Our mouths crash together like we’ve been waiting years for this, because we have.
There’s no hesitation, just history and hunger colliding.
She tastes like everything I thought I’d lost. Her hands fist my shirt, anchoring me, and I kiss her back with all the years I spent convincing myself I couldn’t.
For one reckless, perfect moment, the future doesn’t matter. Not where she’ll live. Not how we’ll make this work. Just this. Just her.
When I pull back, I rest my forehead against hers. Our breaths mingle, ragged and hot.
Her eyes flutter open.
“I love you,” I whisper, raw. “I’ll love you through swollen eyes and morning coughs and every future we can’t name.”
Her eyes glaze over. “Whatever you carry, I’ll carry. Just… don’t make me do it without you.”
For all the fear I had leading up to this, for every moment I thought it would be too much, fuck, what she survived today shows me she can handle anything life throws at us. We’ll handle it together.
Her hands slide up my chest, then tangle in my hair, and her lips meet mine again.
I slip my hand under the back of her hospital gown, not for more, but to feel her skin, warm and alive and mine. Her whole body shivers. She moans lightly into my mouth, and my control nearly fractures.
“I’m not leaving this bed,” I promise. “Or you.”
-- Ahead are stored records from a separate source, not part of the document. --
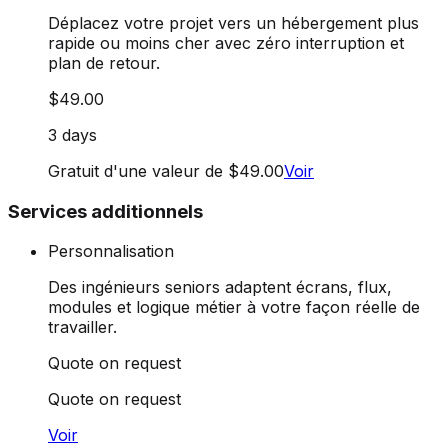
Déplacez votre projet vers un hébergement plus
rapide ou moins cher avec zéro interruption et
plan de retour.
$49.00
3 days
Gratuit d'une valeur de $49.00
Voir
Services additionnels
Personnalisation
Des ingénieurs seniors adaptent écrans, flux,
modules et logique métier à votre façon réelle de
travailler.
Quote on request
Quote on request
Voir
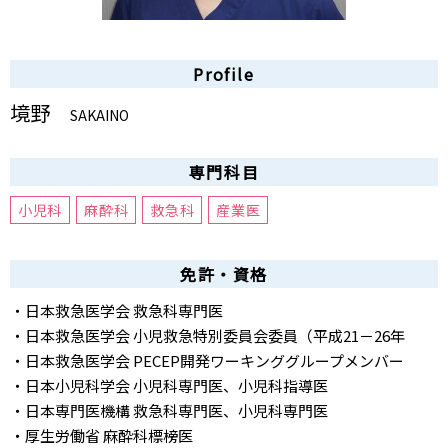
Profile
境野
SAKAINO
専門科目
小児科
麻酔科
救急科
産業医
免許・資格
・日本救急医学会 救急科専門医
・日本救急医学会 小児救急特別委員会委員（平成21－26年
・日本救急医学会 PECEP開発ワーキンググループメンバー
・日本小児科学会 小児科専門医、小児科指導医
・日本専門医機構 救急科専門医、小児科専門医
・厚生労働省 麻酔科標榜医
Just as I ease her back gently into the pillows, her hand gripping mine like a lifeline, the door creaks open behind me.
A throat clears.
“Am I interrupting something?” Xander’s voice is flat, dry, and deeply unimpressed.
“You are,” I say, not moving. “Come back tomorrow.”
Lara smothers a laugh as I press one last kiss to her forehead, and her hand tightens around mine like she’s never letting go.